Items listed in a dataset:
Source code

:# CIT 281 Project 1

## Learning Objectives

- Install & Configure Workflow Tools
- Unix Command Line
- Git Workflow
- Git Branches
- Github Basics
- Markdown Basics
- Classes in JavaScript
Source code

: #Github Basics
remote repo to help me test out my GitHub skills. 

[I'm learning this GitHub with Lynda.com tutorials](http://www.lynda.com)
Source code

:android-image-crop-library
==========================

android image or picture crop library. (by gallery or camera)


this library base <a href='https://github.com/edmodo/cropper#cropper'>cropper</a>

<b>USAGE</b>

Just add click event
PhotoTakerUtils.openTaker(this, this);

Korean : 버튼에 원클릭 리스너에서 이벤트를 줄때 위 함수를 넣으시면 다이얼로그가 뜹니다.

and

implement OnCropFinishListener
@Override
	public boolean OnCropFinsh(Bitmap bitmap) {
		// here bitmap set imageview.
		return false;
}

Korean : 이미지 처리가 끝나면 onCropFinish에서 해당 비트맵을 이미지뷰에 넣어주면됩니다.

Your task: In the entries above, find the line holding "- Install & Configure Workflow Tools" and the line holding "remote repo to", then retype exactly those two lines and every line between them, and nothing else.

Task output:
- Install & Configure Workflow Tools
- Unix Command Line
- Git Workflow
- Git Branches
- Github Basics
- Markdown Basics
- Classes in JavaScript
Source code

: #Github Basics
remote repo to help me test out my GitHub skills. 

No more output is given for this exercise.